Friday, 15 February 2019
access_time 1 min read
© Getty Images | Claudio Divizia

On 1 October 1919 in Weimar (Germany), a new kind of art school founded by architect Walter Gropius welcomed its first students, and Bauhaus was born. In 2019, we are celebrating the centenary of this school founded after the First World War. 

A festival, two museums, exhibitions and even a television series dedicated to Walter Gropius will mark the anniversary of this Movement that revolutionized architectural and aesthetic thought and practice in the 20th century.

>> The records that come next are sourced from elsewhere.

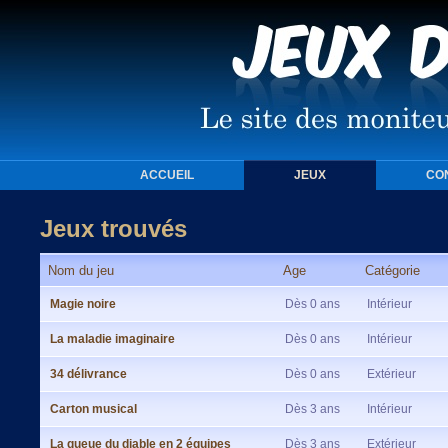
ACCUEIL
JEUX
CO
Jeux trouvés
Nom du jeu
Age
Catégorie
Magie noire
Dès 0 ans
Intérieur
La maladie imaginaire
Dès 0 ans
Intérieur
34 délivrance
Dès 0 ans
Extérieur
Carton musical
Dès 3 ans
Intérieur
La queue du diable en 2 équipes
Dès 3 ans
Extérieur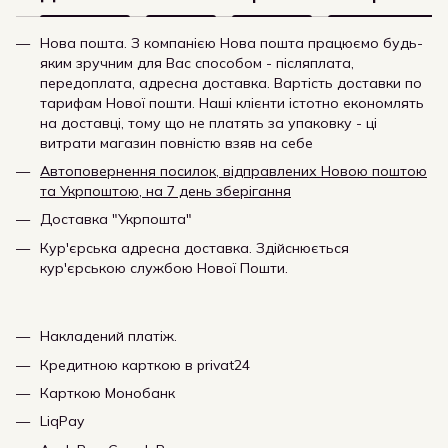
Нова пошта. З компанією Нова пошта працюємо будь-
яким зручним для Вас способом - післяплата,
передоплата, адресна доставка. Вартість доставки по
тарифам Нової пошти. Наші клієнти істотно економлять
на доставці, тому що не платять за упаковку - ці
витрати магазин повністю взяв на себе
Автоповернення посилок, відправлених Новою поштою
та Укрпоштою, на 7 день зберігання
Доставка "Укрпошта"
Кур'єрська адресна доставка. Здійснюється
кур'єрською службою Нової Пошти.
Накладений платіж.
Кредитною карткою в privat24
Карткою Монобанк
LiqPay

First in Weimar, then in Dessau (1925) and finally in Berlin (1932), the school has striven to bring the arts and industry closer together by creating housing and functional objects that are accessible to as many people as possible. ‘Let us want, design and create together the new construction of the future, which will embrace everything in one form: architecture, plastic art and painting...’ proclaims the Bauhaus in its Manifesto. Between 1919 and 1933, when it was closed by the Nazi authorities, the school attracted avant-garde artists from all over Europe, such as Johannes Itten, Wassily Kandinsky, Paul Klee, Oskar Schlemmer, László Moholy-Nagy and Marcel Breuer, who were at the origin of this modern movement whose influence spread throughout the world.

The Bauhaus site and its sites in Weimar, Dessau and Bernau were inscribed on the World Heritage List in 1996. Since 2017, it has also included the houses with access to balconies in Dessau and the ADGB Trade Union Confederation School in Bernau. The centenary of the Bauhaus offers an excellent opportunity to visit or revisit these fundamental works of European modern art.